The Uncontrollable Cry Anxiety Attack (Caused By Edit Test)

        I am lighting incense and candles when I realize - I am home having an emotional hissy fit. Many of these "episodes" have been in public, at a job, etc. But this one, I am at home, completely in control of my surroundings. So I try to make them more pleasurable to help. 

       It was almost like I was willing it into happening, maybe I knew it would. I have been working on this editing test for a job I really did want when I finished my phone interview last Friday. I felt the familiar but always surprising jubilance of having a good conversation with a person I felt simpatico with, leaving me feeling like there was a spark of a chance I could get this job. The edit test hits my inbox the following Tuesday because of MDW. So I give myself Tuesday to just ignore it and go about surviving the Tuesday after Memorial Day. Yesterday I dig into it, and of course I am immediately overwhelmed. There are multiple parts, okay fine, I get it. There are templates that need to be duplicated.

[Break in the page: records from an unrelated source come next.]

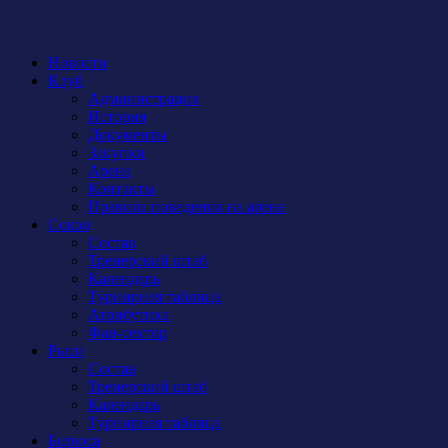
Новости
Клуб
Администрация
История
Документы
Закупки
Арена
Контакты
Правила поведения на арене
Сокол
Состав
Тренерский штаб
Календарь
Турнирная таблица
Атрибутика
Фан-сектор
Рыси
Состав
Тренерский штаб
Календарь
Турнирная таблица
Бирюса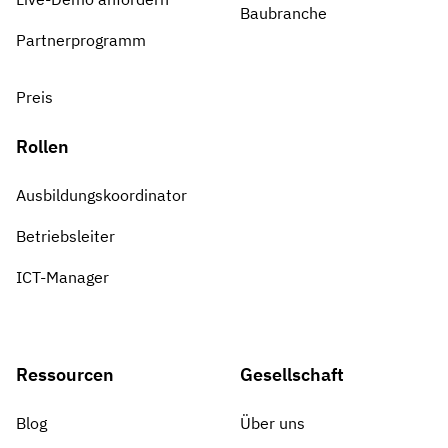
Baubranche
Partnerprogramm
Preis
Rollen
Ausbildungskoordinator
Betriebsleiter
ICT-Manager
Ressourcen
Gesellschaft
Blog
Über uns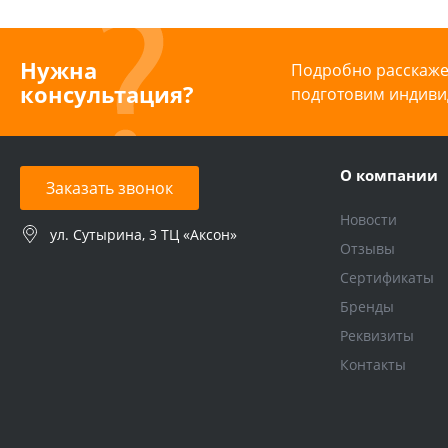
Нужна
Подробно расскажем
консультация?
подготовим индиви
О компании
Заказать звонок
Новости
ул. Сутырина, 3 ТЦ «Аксон»
Отзывы
Сертификаты
Бренды
Реквизиты
Контакты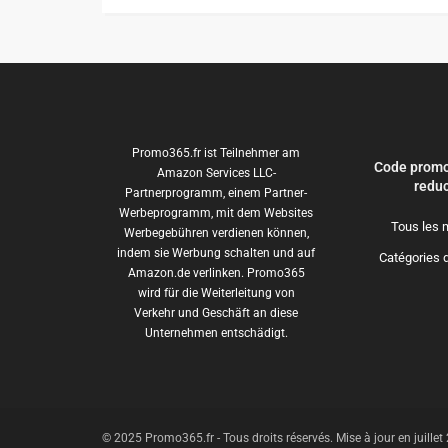
Promo365.fr ist Teilnehmer am
Code promo
Amazon Services LLC-
reduc
Partnerprogramm, einem Partner-
Werbeprogramm, mit dem Websites
Tous les 
Werbegebühren verdienen können,
indem sie Werbung schalten und auf
Catégories 
Amazon.de verlinken. Promo365
wird für die Weiterleitung von
Verkehr und Geschäft an diese
Unternehmen entschädigt.
© 2025 Promo365.fr - Tous droits réservés. Mise à jour en juille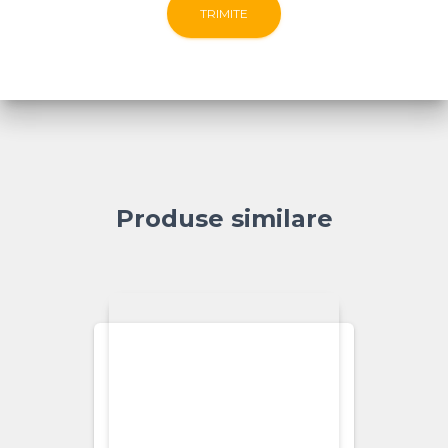
Produse similare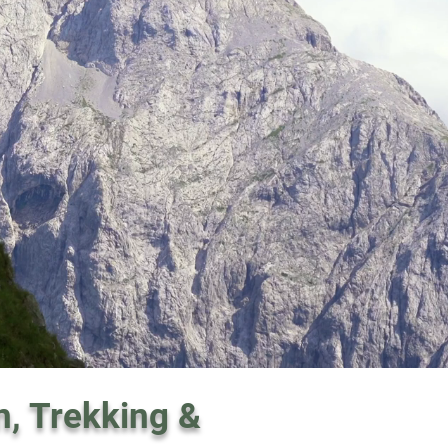
n, Trekking &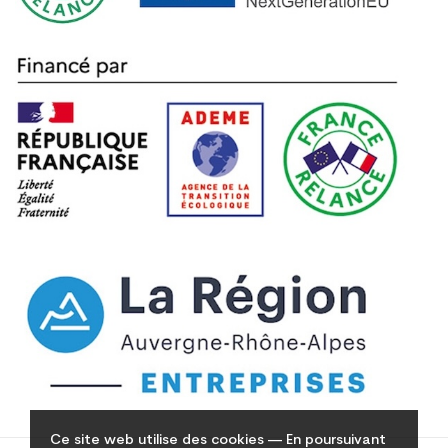
Ce site web utilise des cookies — En poursuivant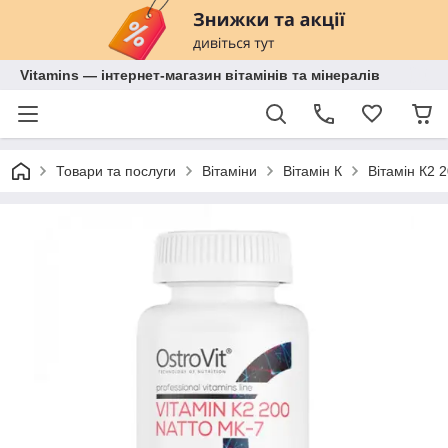
Vitamins — інтернет-магазин вітамінів та мінералів
Товари та послуги
Вітаміни
Вітамін К
Вітамін К2 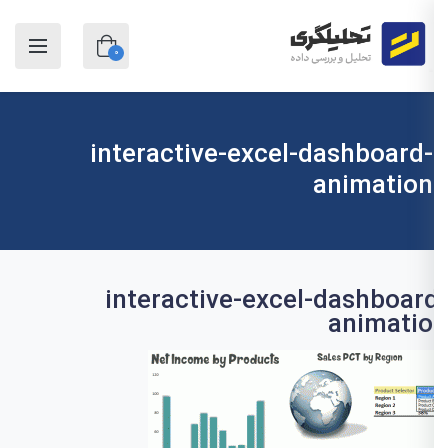
0
interactive-excel-dashboard-
animation
interactive-excel-dashboar
animati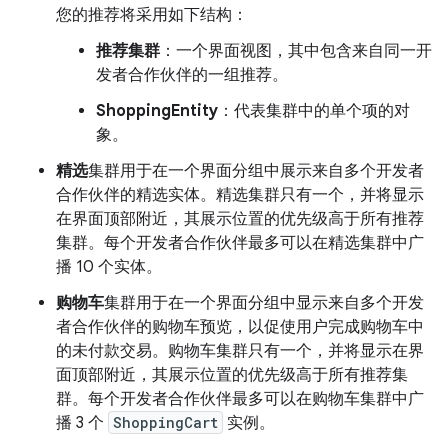
您的推荐将采用如下结构：
推荐集群
：一个界面视图，其中包含来自同一开
发者合作伙伴的一组推荐。
ShoppingEntity
：代表集群中的单个项的对
象。
精选
集群用于在一个界面分组中展示来自多个开发者
合作伙伴的精选实体。精选集群只有一个，并将显示
在界面顶部附近，其展示位置的优先级高于所有推荐
集群。每个开发者合作伙伴最多可以在精选集群中广
播 10 个实体。
购物车
集群用于在一个界面分组中显示来自多个开发
者合作伙伴的购物车预览，以促使用户完成购物车中
的未付款交易。购物车集群只有一个，并将显示在界
面顶部附近，其展示位置的优先级高于所有推荐集
群。每个开发者合作伙伴最多可以在购物车集群中广
播 3 个
ShoppingCart
实例。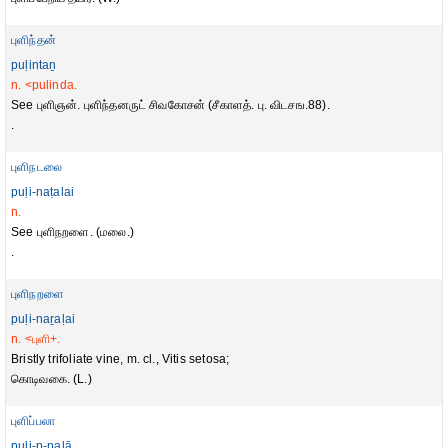
புளிந்தன்
puḷintaṉ
n. <pulinda.
See புளிஞன். புளிந்தனருட் சிவகோசன் (சீகாளத். பு. விடசங.88).
.
புளிநடலை
puḷi-naṭalai
n.
See புளிநறளை. (மலை.)
.
புளிநறளை
puḷi-naṟaḷai
n. <புளி+.
Bristly trifoliate vine, m. cl., Vitis setosa;
கொடிவகை. (L.)
புளிப்பலா
puḷi-p-palā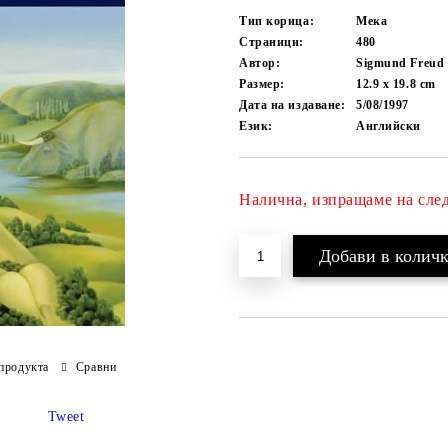
Тип корица:
Мека
Страници:
480
Автор:
Sigmund Freud
Размер:
12.9 x 19.8 cm
Дата на издаване:
5/08/1997
Език:
Английски
Налична, изпращаме на сле
продукта
Сравни
Tweet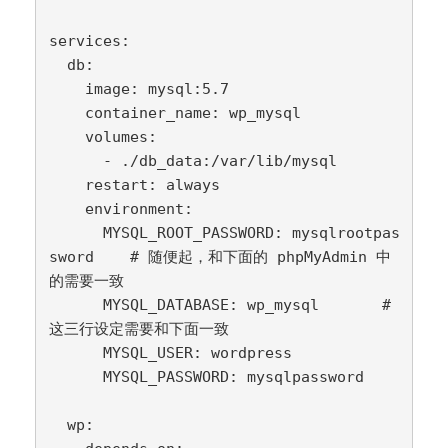
services:

  db:

    image: mysql:5.7

    container_name: wp_mysql

    volumes:

      - ./db_data:/var/lib/mysql

    restart: always

    environment:

      MYSQL_ROOT_PASSWORD: mysqlrootpas
sword    # 随便起，和下面的 phpMyAdmin 中
的需要一致

      MYSQL_DATABASE: wp_mysql       # 
这三行设定需要和下面一致

      MYSQL_USER: wordpress

      MYSQL_PASSWORD: mysqlpassword

  wp:
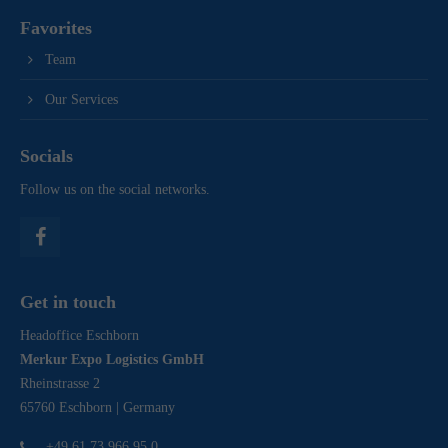
Favorites
Team
Our Services
Socials
Follow us on the social networks.
Get in touch
Headoffice Eschborn
Merkur Expo Logistics GmbH
Rheinstrasse 2
65760 Eschborn | Germany
+49 61 73 966 95 0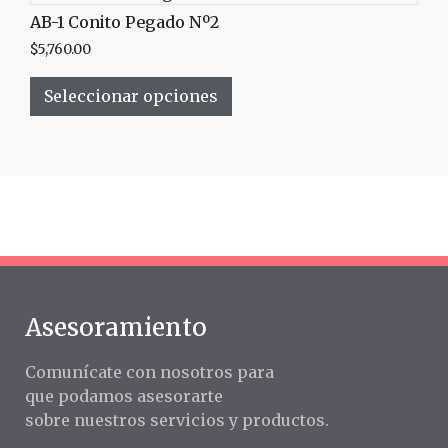
AB-1 Conito Pegado Nº2
$
5,760.00
Seleccionar opciones
Asesoramiento
Comunícate con nosotros para
que podamos asesorarte
sobre nuestros servicios y productos.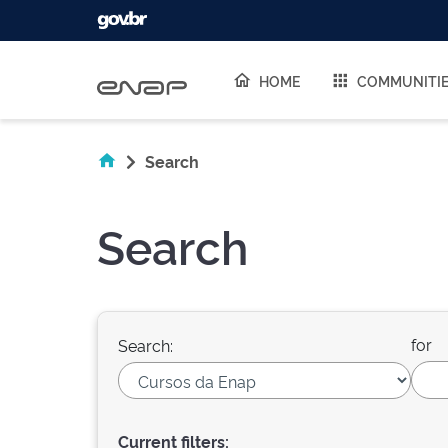
Skip navigation
HOME
COMMUNITI
Search
Search
for
Search:
Current filters: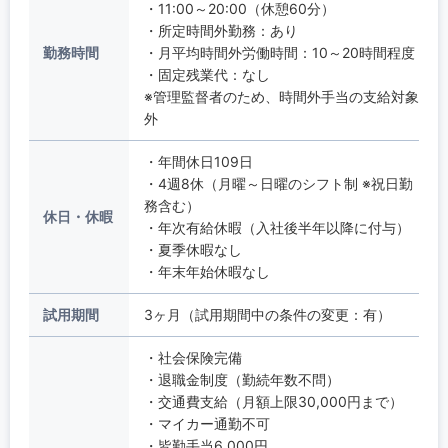
・11:00～20:00（休憩60分）
・所定時間外勤務：あり
勤務時間
・月平均時間外労働時間：10～20時間程度
・固定残業代：なし
※管理監督者のため、時間外手当の支給対象
外
・年間休日109日
・4週8休（月曜～日曜のシフト制 ※祝日勤
務含む）
休日・休暇
・年次有給休暇（入社後半年以降に付与）
・夏季休暇なし
・年末年始休暇なし
試用期間
3ヶ月（試用期間中の条件の変更：有）
・社会保険完備
・退職金制度（勤続年数不問）
・交通費支給（月額上限30,000円まで）
・マイカー通勤不可
・皆勤手当6,000円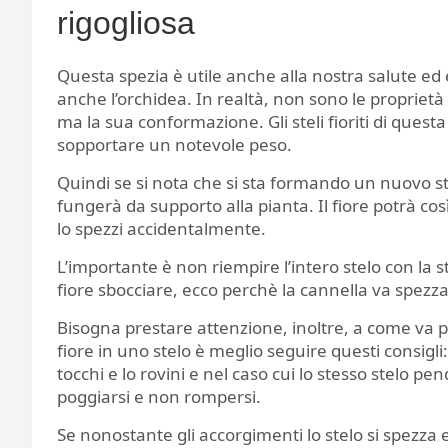
rigogliosa
Questa spezia è utile anche alla nostra salute ed è
anche l’orchidea. In realtà, non sono le proprietà
ma la sua conformazione. Gli steli fioriti di quest
sopportare un notevole peso.
Quindi se si nota che si sta formando un nuovo st
fungerà da supporto alla pianta. Il fiore potrà cos
lo spezzi accidentalmente.
L’importante è non riempire l’intero stelo con la s
fiore sbocciare, ecco perchè la cannella va spezza
Bisogna prestare attenzione, inoltre, a come va po
fiore in uno stelo è meglio seguire questi consigli
tocchi e lo rovini e nel caso cui lo stesso stelo 
poggiarsi e non rompersi.
Se nonostante gli accorgimenti lo stelo si spezza e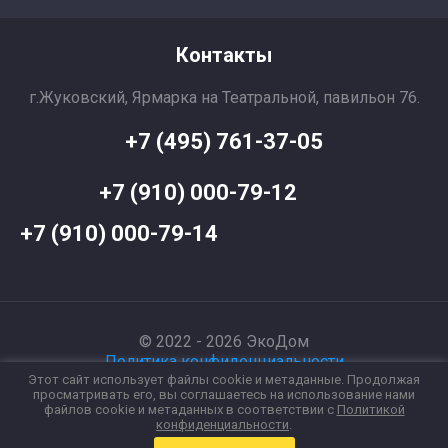
Контакты
г.Жуковский, Ярмарка на Театральной, павильон 76.
+7 (495) 761-37-05
+7 (910) 000-79-12
+7 (910) 000-79-14
© 2022 - 2026 ЭкоДом
Политика конфиденциальности
Этот сайт использует файлы cookie и метаданные. Продолжая
просматривать его, вы соглашаетесь на использование нами
Создать сайт
в Мегагрупп.ру
файлов cookie и метаданных в соответствии с
Политикой
конфиденциальности
.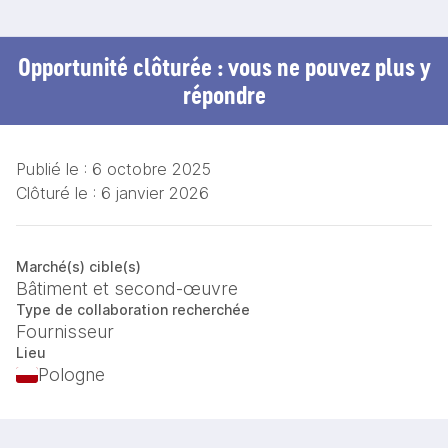
Opportunité clôturée : vous ne pouvez plus y
répondre
Publié le :
6 octobre 2025
Clôturé le :
6 janvier 2026
Marché(s) cible(s)
Bâtiment et second-œuvre
Type de collaboration recherchée
Fournisseur
Lieu
Pologne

Every single new piece of direction just puts me into a tailspin. I start thinking about AP style and SEO and headline character counts and keywords and "voice" and I just want to throw up. And I wonder if I even want this job at all, or if I'm cut out for it. My confidence from Friday has completely deflated.

       A writing test is not a writing test as it used to be. (From what I would assume, based on extensive knowledge gained from reading about half a dozen books written about the publishing industry before '93, the year I was born.) I yearn for the days when I could've become a fact checker at a decent publication in a much simpler and faster way. (Although I have heard being a fact checker was kind of a nightmare and I hate talking on the phone with strangers.)

      So Wednesday I just kind of get my bearings, and force myself to just put any words down for each of the 3 pieces, even if it is crap. I spend 2 hours on it. Today I open it up, and it looks like shit to me. Like a child did it. The last piece is an "editing piece" but it isn't like this normal test where you would just look for grammatical errors, it's like all of these sneaky things you're supposed to pick up on and it is making me actually Insane. So I do my best with that, because if there's anything I enjoy, it's editing (not sarcasm, it gives me a sense of control). But I'm looking at it again and that too seems like I only picked up on the obvious things, and the rest of my edits could be useless crap that means nothing. 

      I have PTSD from the last edit test I did, and I have brought it's baggage with me into this one. It was for a cheese company I truly love and admire, a job I wanted so badly, had great interviews for - and the final step came to the editing test. I gave it my all - I was actually proud of myself for what I turned in. I thought, writing is my strong suit, especially over talking and interviewing - how could I not kill this? But I didn't get the job, and it crushed me obvs. It may not have been the editing test at all, but the ever-common, you don't have enough experience in [enter industry here]. I get that one a lot. I feel trapped in a cage when I am trying to branch out, but everyone just wants an expert in their specific field. 

     Then I get a text from my father about one of those irritating things that keeps coming up that you have to attend to and then something specifically happens with it and it just sends you into a tailspin? I.e, me and my father share the same apple account and it is a nightmare. I have deleted nudes of myself off of his ipad. (That he didn't see. I think..) And now he informs me he is getting my text messages.And I've had enough with this, so I just sign out of the apple ID, thinking fuck it, I don't care if everything on my phone goes away, JUST ENOUGH OF THIS HELL. 

    So I go into full hyperventilating crying, my mom actually notices and she is sweet and asks if I'm okay but steers clear of me once I let her know. It is like everything is pouring out at once. How will I ever get another job? Will I ever be able to support myself, not make 30K a year, move out? I wouldn't be able to do it without a partner anyway which is yet another thing. I feel like my job is just making me mediocre, no useful skills that would apply to any other position - no way out of here. I feel like a loser with nothing. I finish up a work task through tears while sitting outside. I take an edible, a klonopin and go to my room to smoke and cry and just give myself a break from my laptop screen. I just let myself cry and cry and cry, because of course it does feel good even though it feels scary. All of my anxieties, fears, dreads are just pouring out, along with a deep sadness I have never been able to shake. 

   It takes an hour for me to get out of it. It's been awhile since I've had once, so it makes me feel like a failure when I do. Like I'm not as well as I thought, like any progress is all a sham. I flash back to the proud moments of me telling my psych I haven't had one in a long time. I'm anxious because I need more klonopin and I'm anxious because I take klonopin and I am afraid of dependency, of it becoming a "problem." Weed as well. I don't know if I'm just doing what is best for me or slowly descending into something worse. 

    Now it's noon and I'm very tired from all of it. I will send the edit test in, no matter how bad I believe it is - I'll know I did my best. And I have to believe that something new and good could always be around the corner, that could change my life.